▶ [Data supplied]
%%

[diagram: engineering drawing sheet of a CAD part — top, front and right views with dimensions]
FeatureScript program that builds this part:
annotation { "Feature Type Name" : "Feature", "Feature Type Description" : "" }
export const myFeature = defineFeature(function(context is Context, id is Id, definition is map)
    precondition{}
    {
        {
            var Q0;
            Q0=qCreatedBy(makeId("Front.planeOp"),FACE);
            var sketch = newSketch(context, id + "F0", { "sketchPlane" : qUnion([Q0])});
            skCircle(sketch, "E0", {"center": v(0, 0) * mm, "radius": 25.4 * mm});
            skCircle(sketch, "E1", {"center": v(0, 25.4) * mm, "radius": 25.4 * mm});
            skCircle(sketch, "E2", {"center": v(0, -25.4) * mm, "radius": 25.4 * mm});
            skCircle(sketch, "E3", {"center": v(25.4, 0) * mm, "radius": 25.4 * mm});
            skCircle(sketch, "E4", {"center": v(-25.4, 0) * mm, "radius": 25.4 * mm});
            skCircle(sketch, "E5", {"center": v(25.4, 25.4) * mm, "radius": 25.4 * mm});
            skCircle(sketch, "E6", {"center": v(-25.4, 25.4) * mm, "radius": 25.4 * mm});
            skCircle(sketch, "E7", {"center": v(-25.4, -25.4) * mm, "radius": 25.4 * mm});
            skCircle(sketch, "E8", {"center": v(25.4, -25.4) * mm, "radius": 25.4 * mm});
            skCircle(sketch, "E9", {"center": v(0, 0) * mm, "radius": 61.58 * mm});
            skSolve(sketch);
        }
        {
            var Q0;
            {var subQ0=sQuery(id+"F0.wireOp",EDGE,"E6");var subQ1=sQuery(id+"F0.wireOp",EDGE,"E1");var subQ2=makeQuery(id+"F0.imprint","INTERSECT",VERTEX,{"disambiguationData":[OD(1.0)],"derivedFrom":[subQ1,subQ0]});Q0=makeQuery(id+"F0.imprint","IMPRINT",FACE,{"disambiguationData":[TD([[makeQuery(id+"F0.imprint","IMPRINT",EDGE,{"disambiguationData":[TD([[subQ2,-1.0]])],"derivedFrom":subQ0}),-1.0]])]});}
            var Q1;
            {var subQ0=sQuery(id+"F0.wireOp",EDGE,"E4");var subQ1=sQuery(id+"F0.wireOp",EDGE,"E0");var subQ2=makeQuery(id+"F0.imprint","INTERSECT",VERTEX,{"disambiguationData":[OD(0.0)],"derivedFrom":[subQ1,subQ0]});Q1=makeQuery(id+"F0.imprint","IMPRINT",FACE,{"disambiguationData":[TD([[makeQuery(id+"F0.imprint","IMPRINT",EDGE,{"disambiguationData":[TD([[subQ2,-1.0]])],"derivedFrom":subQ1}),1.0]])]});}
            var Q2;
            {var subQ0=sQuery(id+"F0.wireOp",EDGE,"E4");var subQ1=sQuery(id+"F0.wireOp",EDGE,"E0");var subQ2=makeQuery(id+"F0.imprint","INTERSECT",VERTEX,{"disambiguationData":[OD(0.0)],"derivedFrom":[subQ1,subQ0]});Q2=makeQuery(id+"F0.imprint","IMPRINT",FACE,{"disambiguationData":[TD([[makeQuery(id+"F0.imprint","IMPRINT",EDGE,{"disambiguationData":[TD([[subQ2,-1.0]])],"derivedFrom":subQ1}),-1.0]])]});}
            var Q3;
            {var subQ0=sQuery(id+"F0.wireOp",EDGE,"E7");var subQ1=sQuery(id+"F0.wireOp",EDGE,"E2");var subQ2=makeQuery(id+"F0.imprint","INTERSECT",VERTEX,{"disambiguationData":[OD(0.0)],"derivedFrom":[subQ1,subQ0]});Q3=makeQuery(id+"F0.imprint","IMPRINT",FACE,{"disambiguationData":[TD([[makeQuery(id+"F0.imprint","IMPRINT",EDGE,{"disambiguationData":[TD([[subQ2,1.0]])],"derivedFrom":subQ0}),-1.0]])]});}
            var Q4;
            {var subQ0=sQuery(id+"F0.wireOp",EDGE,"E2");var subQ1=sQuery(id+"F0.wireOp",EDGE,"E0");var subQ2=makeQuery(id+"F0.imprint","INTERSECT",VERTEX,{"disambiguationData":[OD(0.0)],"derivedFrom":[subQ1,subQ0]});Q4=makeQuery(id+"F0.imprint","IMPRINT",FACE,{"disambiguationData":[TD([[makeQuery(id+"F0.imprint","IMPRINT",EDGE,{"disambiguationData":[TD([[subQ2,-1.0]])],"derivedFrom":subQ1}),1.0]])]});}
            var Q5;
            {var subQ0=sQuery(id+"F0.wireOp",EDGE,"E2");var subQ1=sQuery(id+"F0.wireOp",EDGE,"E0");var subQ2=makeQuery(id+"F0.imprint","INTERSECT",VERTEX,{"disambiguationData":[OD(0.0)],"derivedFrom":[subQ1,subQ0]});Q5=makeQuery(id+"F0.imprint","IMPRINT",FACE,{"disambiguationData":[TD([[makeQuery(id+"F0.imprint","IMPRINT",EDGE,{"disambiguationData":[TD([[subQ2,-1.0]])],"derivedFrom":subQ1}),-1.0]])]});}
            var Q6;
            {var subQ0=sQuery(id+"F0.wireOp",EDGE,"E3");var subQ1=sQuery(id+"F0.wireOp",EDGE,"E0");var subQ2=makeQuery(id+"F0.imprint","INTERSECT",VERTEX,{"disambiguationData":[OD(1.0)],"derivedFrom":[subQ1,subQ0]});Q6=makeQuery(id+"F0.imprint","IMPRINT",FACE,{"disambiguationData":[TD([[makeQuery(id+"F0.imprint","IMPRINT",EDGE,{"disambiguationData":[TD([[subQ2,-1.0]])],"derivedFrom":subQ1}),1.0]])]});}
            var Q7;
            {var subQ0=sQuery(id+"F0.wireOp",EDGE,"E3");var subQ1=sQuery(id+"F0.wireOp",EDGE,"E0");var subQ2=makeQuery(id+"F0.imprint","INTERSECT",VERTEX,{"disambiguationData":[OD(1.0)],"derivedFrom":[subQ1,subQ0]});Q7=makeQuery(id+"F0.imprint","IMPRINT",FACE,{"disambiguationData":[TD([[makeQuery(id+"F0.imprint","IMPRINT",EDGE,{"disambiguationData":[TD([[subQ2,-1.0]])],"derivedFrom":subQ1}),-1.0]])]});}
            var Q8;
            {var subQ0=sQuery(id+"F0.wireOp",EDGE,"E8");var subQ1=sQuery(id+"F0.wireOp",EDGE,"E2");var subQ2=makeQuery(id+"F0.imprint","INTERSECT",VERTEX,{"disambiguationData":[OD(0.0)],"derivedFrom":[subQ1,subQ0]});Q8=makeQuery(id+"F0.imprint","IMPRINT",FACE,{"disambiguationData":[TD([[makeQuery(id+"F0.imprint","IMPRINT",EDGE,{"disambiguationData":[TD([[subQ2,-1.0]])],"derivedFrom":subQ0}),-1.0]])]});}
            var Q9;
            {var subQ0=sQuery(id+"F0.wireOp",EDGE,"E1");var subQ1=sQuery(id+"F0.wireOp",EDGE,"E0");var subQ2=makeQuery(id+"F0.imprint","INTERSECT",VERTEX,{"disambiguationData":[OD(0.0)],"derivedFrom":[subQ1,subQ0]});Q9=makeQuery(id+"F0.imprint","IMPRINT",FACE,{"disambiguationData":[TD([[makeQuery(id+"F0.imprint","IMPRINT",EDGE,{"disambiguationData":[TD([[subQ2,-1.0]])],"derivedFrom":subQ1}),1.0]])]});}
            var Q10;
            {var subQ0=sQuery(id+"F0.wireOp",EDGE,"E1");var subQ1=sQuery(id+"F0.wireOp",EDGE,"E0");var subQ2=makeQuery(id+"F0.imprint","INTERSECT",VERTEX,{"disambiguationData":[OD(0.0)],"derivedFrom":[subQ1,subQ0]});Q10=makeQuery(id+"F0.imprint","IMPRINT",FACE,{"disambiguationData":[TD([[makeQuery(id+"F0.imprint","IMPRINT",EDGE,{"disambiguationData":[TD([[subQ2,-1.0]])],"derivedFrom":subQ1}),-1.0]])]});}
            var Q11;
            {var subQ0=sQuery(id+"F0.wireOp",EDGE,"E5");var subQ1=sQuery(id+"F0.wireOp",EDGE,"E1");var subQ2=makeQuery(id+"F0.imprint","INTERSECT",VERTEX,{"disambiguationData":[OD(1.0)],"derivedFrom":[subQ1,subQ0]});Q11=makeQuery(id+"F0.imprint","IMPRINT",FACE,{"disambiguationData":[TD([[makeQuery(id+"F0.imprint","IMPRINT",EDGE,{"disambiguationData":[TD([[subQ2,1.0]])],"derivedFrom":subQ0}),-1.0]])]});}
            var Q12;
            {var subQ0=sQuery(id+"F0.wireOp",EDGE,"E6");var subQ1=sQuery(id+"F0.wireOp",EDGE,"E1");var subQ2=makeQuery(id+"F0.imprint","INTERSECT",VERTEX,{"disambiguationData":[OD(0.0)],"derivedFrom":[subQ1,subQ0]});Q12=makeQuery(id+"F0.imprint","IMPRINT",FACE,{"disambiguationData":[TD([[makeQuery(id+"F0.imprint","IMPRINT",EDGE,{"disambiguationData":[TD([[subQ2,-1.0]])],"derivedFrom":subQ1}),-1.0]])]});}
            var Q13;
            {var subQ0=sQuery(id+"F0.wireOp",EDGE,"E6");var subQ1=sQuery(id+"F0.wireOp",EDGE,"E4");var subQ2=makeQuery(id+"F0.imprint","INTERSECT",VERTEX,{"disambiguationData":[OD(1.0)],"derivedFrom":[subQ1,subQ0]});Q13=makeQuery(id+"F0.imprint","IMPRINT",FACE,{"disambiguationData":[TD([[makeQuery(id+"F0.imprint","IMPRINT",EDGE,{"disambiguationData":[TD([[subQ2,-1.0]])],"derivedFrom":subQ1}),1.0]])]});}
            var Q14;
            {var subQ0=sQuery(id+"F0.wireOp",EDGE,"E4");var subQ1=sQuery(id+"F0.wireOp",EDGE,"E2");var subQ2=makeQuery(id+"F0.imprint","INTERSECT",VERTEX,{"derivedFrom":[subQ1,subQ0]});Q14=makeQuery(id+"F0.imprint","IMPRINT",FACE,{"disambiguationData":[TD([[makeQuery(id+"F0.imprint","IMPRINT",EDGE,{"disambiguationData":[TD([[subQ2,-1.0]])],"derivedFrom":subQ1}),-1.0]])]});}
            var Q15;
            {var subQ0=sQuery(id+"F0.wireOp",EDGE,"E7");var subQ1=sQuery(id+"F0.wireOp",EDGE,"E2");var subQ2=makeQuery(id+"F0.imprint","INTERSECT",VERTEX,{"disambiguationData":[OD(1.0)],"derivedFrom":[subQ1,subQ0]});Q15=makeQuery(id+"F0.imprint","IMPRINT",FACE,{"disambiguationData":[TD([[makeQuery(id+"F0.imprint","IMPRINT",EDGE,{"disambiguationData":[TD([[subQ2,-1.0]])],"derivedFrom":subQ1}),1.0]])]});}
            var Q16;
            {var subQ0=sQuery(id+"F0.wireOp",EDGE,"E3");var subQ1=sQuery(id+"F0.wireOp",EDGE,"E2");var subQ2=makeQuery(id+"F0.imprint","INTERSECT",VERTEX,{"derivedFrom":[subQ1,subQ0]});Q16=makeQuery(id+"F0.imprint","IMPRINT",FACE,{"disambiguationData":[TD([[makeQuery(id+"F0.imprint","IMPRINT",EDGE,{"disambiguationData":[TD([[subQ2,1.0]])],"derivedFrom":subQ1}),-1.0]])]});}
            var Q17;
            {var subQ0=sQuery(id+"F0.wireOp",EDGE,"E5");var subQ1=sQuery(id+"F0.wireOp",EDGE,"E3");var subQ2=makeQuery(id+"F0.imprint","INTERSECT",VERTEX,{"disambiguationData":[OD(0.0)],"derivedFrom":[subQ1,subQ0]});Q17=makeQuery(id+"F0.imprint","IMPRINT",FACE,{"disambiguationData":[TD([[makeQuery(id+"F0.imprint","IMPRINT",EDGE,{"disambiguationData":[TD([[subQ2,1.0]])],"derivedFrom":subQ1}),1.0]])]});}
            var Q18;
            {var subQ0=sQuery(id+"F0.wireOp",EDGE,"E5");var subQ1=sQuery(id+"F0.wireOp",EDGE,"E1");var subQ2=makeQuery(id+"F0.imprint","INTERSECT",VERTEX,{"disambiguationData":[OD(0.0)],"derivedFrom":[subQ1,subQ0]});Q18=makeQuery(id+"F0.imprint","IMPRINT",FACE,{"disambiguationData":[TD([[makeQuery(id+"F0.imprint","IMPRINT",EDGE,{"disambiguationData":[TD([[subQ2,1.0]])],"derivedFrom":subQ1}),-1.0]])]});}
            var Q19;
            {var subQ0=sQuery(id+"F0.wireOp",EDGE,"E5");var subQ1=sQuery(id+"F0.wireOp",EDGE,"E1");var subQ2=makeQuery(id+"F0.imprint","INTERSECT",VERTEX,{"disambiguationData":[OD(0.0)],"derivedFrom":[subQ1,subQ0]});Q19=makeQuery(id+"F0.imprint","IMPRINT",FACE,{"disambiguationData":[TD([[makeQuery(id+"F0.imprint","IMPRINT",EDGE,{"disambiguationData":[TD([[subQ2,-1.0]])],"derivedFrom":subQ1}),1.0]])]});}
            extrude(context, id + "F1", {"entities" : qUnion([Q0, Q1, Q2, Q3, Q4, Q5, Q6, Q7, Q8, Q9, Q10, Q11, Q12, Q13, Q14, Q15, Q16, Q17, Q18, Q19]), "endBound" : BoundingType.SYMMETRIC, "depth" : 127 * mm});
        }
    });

%%

▶ [Written instruction] Starting at the beginning of the entries and ending at the line that contains "v(25.4, 25.4) *", rewrite those lines with "radius" swapped for "rad" and nothing else changed.

▶ [Answer to this task]
[diagram: engineering drawing sheet of a CAD part — top, front and right views with dimensions]
FeatureScript program that builds this part:
annotation { "Feature Type Name" : "Feature", "Feature Type Description" : "" }
export const myFeature = defineFeature(function(context is Context, id is Id, definition is map)
    precondition{}
    {
        {
            var Q0;
            Q0=qCreatedBy(makeId("Front.planeOp"),FACE);
            var sketch = newSketch(context, id + "F0", { "sketchPlane" : qUnion([Q0])});
            skCircle(sketch, "E0", {"center": v(0, 0) * mm, "rad": 25.4 * mm});
            skCircle(sketch, "E1", {"center": v(0, 25.4) * mm, "rad": 25.4 * mm});
            skCircle(sketch, "E2", {"center": v(0, -25.4) * mm, "rad": 25.4 * mm});
            skCircle(sketch, "E3", {"center": v(25.4, 0) * mm, "rad": 25.4 * mm});
            skCircle(sketch, "E4", {"center": v(-25.4, 0) * mm, "rad": 25.4 * mm});
            skCircle(sketch, "E5", {"center": v(25.4, 25.4) * mm, "rad": 25.4 * mm});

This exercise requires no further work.